▶ _Work item_:
For each line below that includes the string "OpenCC", show the whole line.

▶ _Records provided_:
BEGIN
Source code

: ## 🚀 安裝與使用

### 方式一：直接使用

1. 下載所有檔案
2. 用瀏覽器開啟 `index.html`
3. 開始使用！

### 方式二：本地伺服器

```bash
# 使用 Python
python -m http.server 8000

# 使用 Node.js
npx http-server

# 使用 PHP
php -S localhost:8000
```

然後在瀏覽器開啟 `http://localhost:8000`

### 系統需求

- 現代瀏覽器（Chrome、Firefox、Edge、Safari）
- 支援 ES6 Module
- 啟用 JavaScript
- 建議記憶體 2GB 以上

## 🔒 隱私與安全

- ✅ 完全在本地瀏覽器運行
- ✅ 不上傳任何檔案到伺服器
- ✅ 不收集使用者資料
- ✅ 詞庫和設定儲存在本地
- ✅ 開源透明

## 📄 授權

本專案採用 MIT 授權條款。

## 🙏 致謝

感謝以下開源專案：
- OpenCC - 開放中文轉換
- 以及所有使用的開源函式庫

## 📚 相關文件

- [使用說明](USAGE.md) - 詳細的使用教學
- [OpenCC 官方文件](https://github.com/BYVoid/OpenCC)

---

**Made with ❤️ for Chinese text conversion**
END
▶ _Task solution_:
- OpenCC - 開放中文轉換
- [OpenCC 官方文件](https://github.com/BYVoid/OpenCC)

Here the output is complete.